Мемуарчики
Вот скажи, читатель, бывает у тебя чувство, будто современная молодёжь какая-то не сильно умная что ли… Со мной так постоянно. Не понимаю, что у них в голове! Мы были совсем другими. Кстати, в каком возрасте пишут мемуары? В сорок лет? В пятьдесят? В восемьдесят?.. Пожалуй, начну. Напишу, как молоды мы были, как ответственно поступали и осмотрительно действовали. Сейчас вспомню что-нибудь особенно поучительное и напишу…
Жаль только, вспоминается не серьёзное. Нельзя о таком писать в мемуарах. Что ж, значит будут мемуарчики!
Мемуарчик первый. Про дичку
Бреду как-то по городу, красивую рябину ищу, чтобы сфотографировать и выставить на страничку.

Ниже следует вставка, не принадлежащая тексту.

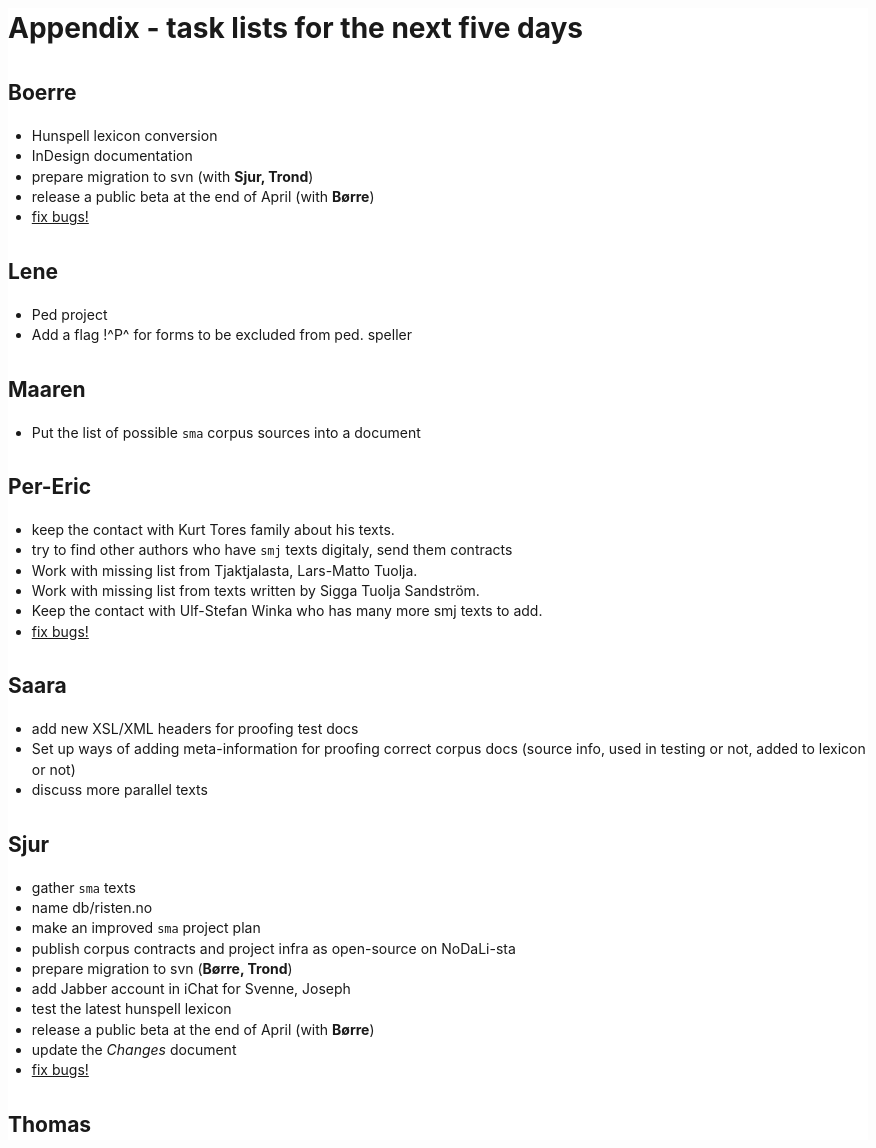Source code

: # Appendix - task lists for the next five days

## Boerre

* Hunspell lexicon conversion
* InDesign documentation
* prepare migration to svn (with **Sjur, Trond**)
* release a public beta at the end of April (with **Børre**)
* [fix bugs!](http://giellatekno.uit.no/bugzilla)

## Lene
* Ped project
* Add a flag !^P^ for forms to be excluded from ped. speller

## Maaren
* Put the list of possible `sma` corpus sources into a document

## Per-Eric

* keep the contact with Kurt Tores family about his texts.
* try to find other authors who have `smj` texts digitaly, send them contracts
* Work with missing list from Tjaktjalasta, Lars-Matto Tuolja.
* Work with missing list from texts written by Sigga Tuolja Sandström.
* Keep the contact with Ulf-Stefan Winka who has many more smj texts to add.
* [fix bugs!](http://giellatekno.uit.no/bugzilla)

## Saara
* add new XSL/XML headers for proofing test docs
* Set up ways of adding meta-information for proofing correct corpus docs
  (source info, used in testing or not, added to lexicon or not)
* discuss more parallel texts

## Sjur

* gather `sma` texts
* name db/risten.no
* make an improved `sma` project plan
* publish corpus contracts and project infra as open-source on NoDaLi-sta
* prepare migration to svn (**Børre, Trond**)
* add Jabber account in iChat for Svenne, Joseph
* test the latest hunspell lexicon
* release a public beta at the end of April (with **Børre**)
* update the *Changes* document
* [fix bugs!](http://giellatekno.uit.no/bugzilla)

## Thomas
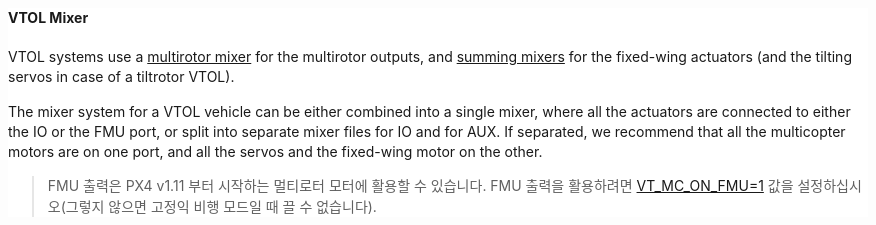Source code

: <a id="vtol_mixer"></a>

#### VTOL Mixer

VTOL systems use a [multirotor mixer](#multirotor_mixer) for the multirotor outputs, and [summing mixers](#summing_mixer) for the fixed-wing actuators (and the tilting servos in case of a tiltrotor VTOL).

The mixer system for a VTOL vehicle can be either combined into a single mixer, where all the actuators are connected to either the IO or the FMU port, or split into separate mixer files for IO and for AUX. If separated, we recommend that all the multicopter motors are on one port, and all the servos and the fixed-wing motor on the other.

> FMU 출력은 PX4 v1.11 부터 시작하는 멀티로터 모터에 활용할 수 있습니다. FMU 출력을 활용하려면 [VT_MC_ON_FMU=1](../advanced/parameter_reference.md#VT_MC_ON_FMU) 값을 설정하십시오(그렇지 않으면 고정익 비행 모드일 때 끌 수 없습니다).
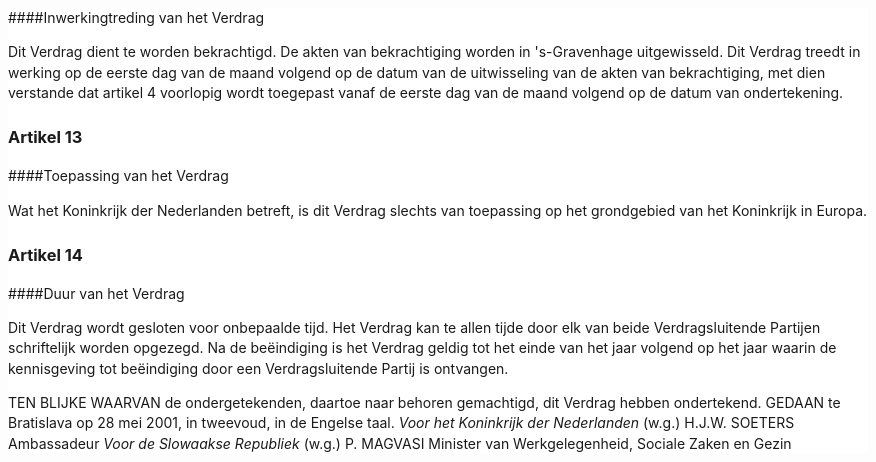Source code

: ####Inwerkingtreding van het Verdrag

Dit Verdrag dient te worden bekrachtigd. De akten van bekrachtiging worden in 's-Gravenhage uitgewisseld. Dit Verdrag treedt in werking op de eerste dag van de maand volgend op de datum van de uitwisseling van de akten van bekrachtiging, met dien verstande dat artikel 4 voorlopig wordt toegepast vanaf de eerste dag van de maand volgend op de datum van ondertekening.  

### Artikel  13  

####Toepassing van het Verdrag

Wat het Koninkrijk der Nederlanden betreft, is dit Verdrag slechts van toepassing op het grondgebied van het Koninkrijk in Europa.  

### Artikel  14  

####Duur van het Verdrag

Dit Verdrag wordt gesloten voor onbepaalde tijd. Het Verdrag kan te allen tijde door elk van beide Verdragsluitende Partijen schriftelijk worden opgezegd. Na de beëindiging is het Verdrag geldig tot het einde van het jaar volgend op het jaar waarin de kennisgeving tot beëindiging door een Verdragsluitende Partij is ontvangen.  

TEN BLIJKE WAARVAN de ondergetekenden, daartoe naar behoren gemachtigd, dit Verdrag hebben ondertekend. GEDAAN te Bratislava op 28 mei 2001, in tweevoud, in de Engelse taal.  *Voor het Koninkrijk der Nederlanden*  (w.g.) H.J.W. SOETERS Ambassadeur  *Voor de Slowaakse Republiek*  (w.g.) P. MAGVASI Minister van Werkgelegenheid, Sociale Zaken en Gezin  

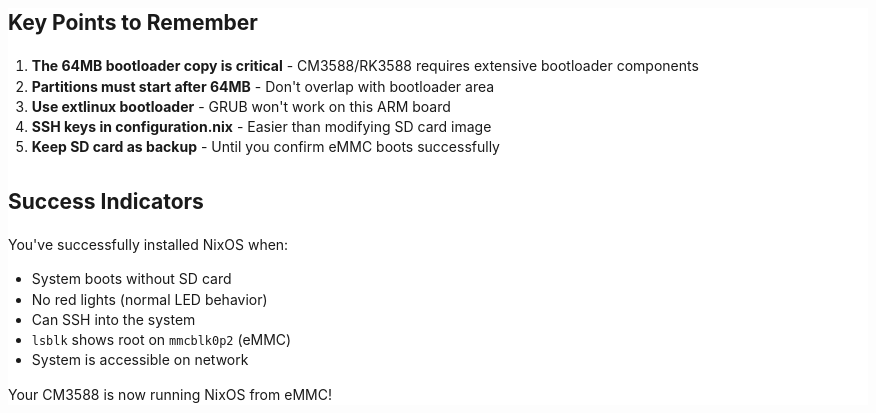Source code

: ## Key Points to Remember

1. **The 64MB bootloader copy is critical** - CM3588/RK3588 requires extensive bootloader components
2. **Partitions must start after 64MB** - Don't overlap with bootloader area
3. **Use extlinux bootloader** - GRUB won't work on this ARM board
4. **SSH keys in configuration.nix** - Easier than modifying SD card image
5. **Keep SD card as backup** - Until you confirm eMMC boots successfully

## Success Indicators

You've successfully installed NixOS when:
- System boots without SD card
- No red lights (normal LED behavior)
- Can SSH into the system
- `lsblk` shows root on `mmcblk0p2` (eMMC)
- System is accessible on network

Your CM3588 is now running NixOS from eMMC!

И вдруг на пути – дичка! Так в детстве называли мы дикую сибирскую яблоньку, растущую в канавах, на пустырях и возле частных домов. Кусты таких не привитых яблонь никто не садил. Они прорастали в нашем суровом климате сами, из семечек. Через несколько лет крепли и становились маленькими деревцами, от которых никому не было совсем никакой пользы. Если не считать, что именно дичка раньше всех зацветала весной, а потом оказывалась усеянной мелкими ягодками-яблочками диаметром около сантиметра. От первых заморозков в сентябре ягодки становились «мятными». Конечно, речь шла не о мяте и не о ментоле. Неизвестно, кто придумал такое слово, но по-другому не скажешь…
– Знаю, где дичка мятная. Пошли, покажу.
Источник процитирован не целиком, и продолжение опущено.